By Devlin Barrett and Brent Kendall
The Justice Department has dropped an investigation into a former department lawyer who leaked the existence of a warrantless wiretapping program, a classified counterterrorism effort that sparked a fierce battle inside the Bush administration in 2004.
Thomas Tamm, now a lawyer in private practice in Maryland, called the New York Times in 2004 about the program. The paper won a Pulitzer Prize for its 2005 story about how the U.S. government had, without warrants, intercepted calls and emails into and out of the U.S.
Attorney General Eric Holder told reporters Tuesday that the case had been reviewed by career prosecutors before the decision was made. "They look at these matters in an exhaustive fashion and reach what I think are appropriate conclusions,'' Mr. Holder said.
Mr. Tamm's lawyer, Paul Kemp, said federal prosecutors had notified him verbally about a year ago that they weren't going to prosecute Mr. Tamm. "They didn't tell me why,'' said Mr. Kemp, who added his client "never released any kinds of methods or means concerning the wiretap program. All he did was leak the existence of the wiretapping program.''
The controversial program led to a dramatic 2004 confrontation among senior Bush administration officials at the hospital bedside of John Ashcroft.
During Mr. Ashcroft's illness, his deputy, James Comey, had assumed the responsibilities of the attorney general. When informed of the warrantless wiretapping program, Mr. Comey objected, saying it ran afoul of federal surveillance law.

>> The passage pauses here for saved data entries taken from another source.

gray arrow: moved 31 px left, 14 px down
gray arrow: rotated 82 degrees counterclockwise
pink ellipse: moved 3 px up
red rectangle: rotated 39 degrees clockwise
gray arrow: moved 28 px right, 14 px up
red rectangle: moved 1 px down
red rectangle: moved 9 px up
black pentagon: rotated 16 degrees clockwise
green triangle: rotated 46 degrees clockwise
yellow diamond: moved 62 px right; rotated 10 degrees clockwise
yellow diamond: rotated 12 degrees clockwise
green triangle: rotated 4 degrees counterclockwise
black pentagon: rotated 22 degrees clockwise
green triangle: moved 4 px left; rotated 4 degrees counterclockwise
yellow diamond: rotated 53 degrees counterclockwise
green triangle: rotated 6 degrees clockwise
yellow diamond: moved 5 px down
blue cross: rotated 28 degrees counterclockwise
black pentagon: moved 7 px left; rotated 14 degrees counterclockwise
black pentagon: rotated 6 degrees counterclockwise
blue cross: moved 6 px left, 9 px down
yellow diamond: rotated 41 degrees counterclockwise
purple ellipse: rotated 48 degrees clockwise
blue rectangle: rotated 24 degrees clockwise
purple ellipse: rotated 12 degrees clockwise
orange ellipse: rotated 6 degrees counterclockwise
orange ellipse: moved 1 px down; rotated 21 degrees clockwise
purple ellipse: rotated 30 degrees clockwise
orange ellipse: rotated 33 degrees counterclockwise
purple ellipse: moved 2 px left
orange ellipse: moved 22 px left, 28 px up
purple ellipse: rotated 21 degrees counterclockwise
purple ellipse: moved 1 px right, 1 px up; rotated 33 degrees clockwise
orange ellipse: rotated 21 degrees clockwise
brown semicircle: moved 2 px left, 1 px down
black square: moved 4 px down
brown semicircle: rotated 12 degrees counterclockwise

Because the program's legal authorization was expiring, White House officials tried to convince Mr. Ashcroft to sign the necessary paperwork, which he refused to do after Mr. Comey raced to the hospital to intercede. At one point, Mr. Comey and other senior officials in the Justice Department planned to resign over the matter, but President George W. Bush talked them out of it.
When the program's existence was made public, many Democrats called it illegal while many Republicans decried the leak as a breach of national security.
House Homeland Security Committee Chairman Peter King said Tuesday he was disappointed the department chose not to prosecute the case. "This was very sensitive information released at a time of war that put Americans at risk and it's a terrible precedent to set, that a government official can be releasing top secret information to a media outlet or anyone,'' said Mr. King, a New York Republican.